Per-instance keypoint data
───
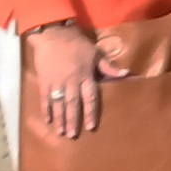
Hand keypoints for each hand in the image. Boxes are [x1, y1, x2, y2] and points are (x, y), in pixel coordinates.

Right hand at [25, 20, 104, 141]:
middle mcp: (71, 82)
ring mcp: (56, 82)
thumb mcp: (96, 54)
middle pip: (73, 104)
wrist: (54, 35)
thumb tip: (126, 73)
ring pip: (59, 104)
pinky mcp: (44, 81)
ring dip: (60, 119)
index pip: (90, 98)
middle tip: (73, 135)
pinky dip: (46, 109)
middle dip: (73, 121)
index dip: (91, 113)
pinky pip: (45, 98)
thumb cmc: (78, 45)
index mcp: (85, 76)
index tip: (91, 127)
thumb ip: (109, 67)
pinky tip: (48, 120)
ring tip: (61, 132)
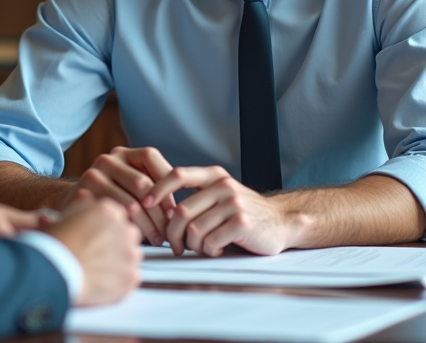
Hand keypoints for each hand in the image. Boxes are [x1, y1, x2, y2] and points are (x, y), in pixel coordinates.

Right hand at [47, 191, 141, 305]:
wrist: (53, 270)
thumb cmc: (54, 243)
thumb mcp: (65, 215)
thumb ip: (82, 205)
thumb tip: (86, 195)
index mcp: (108, 210)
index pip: (118, 216)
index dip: (108, 228)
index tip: (98, 237)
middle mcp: (124, 228)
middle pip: (129, 234)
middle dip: (118, 243)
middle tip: (99, 254)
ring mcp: (130, 254)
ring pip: (131, 256)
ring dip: (121, 262)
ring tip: (99, 270)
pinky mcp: (130, 276)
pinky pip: (131, 278)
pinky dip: (120, 282)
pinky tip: (103, 283)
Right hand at [63, 146, 177, 246]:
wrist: (75, 208)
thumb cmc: (114, 202)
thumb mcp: (132, 187)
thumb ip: (153, 189)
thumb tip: (180, 210)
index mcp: (125, 154)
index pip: (151, 158)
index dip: (166, 183)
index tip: (175, 211)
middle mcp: (108, 159)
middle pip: (143, 183)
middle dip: (160, 211)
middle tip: (170, 232)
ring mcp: (94, 174)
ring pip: (131, 202)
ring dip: (149, 225)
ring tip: (159, 240)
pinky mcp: (83, 193)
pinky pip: (114, 215)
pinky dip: (129, 229)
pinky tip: (137, 239)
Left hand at [143, 166, 290, 256]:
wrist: (280, 222)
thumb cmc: (241, 214)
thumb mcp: (219, 196)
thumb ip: (194, 199)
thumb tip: (158, 213)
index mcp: (214, 176)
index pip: (178, 175)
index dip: (158, 189)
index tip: (145, 204)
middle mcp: (223, 186)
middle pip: (180, 211)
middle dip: (173, 234)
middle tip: (176, 247)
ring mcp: (233, 203)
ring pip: (193, 230)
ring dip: (193, 245)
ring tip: (202, 247)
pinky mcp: (241, 222)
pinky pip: (209, 241)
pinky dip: (208, 250)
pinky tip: (217, 249)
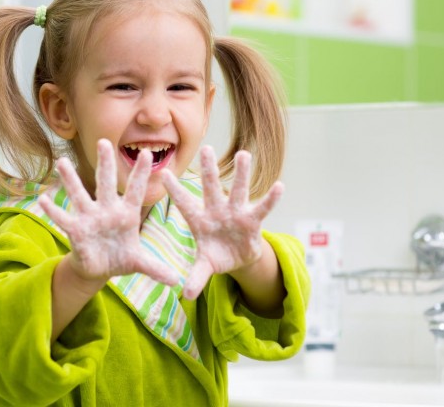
───
• **Goal of the exercise**
Repeat only the lines between the top of the entries above and the line containing "thumb cmc: (78, 45)", both ends included, without the pictures.

• **Task output**
Hand keypoints for each hand in the image. Boxes are [x1, y1, x2, y2] and points are (x, y), in pixel coordinates.

Right hand at [25, 20, 104, 141]:
middle mcp: (71, 82)
ring mcp: (56, 82)
thumb mcp: (96, 54)
middle pip: (73, 104)
wrist: (54, 35)
thumb tip: (126, 73)
ring pip: (59, 104)
pinky mcp: (44, 81)
ring dip: (60, 119)
index pip: (90, 98)
middle tip: (73, 135)
pinky dip: (46, 109)
middle dip: (73, 121)
index dip: (91, 113)
pinky pip: (45, 98)
thumb cmc: (78, 45)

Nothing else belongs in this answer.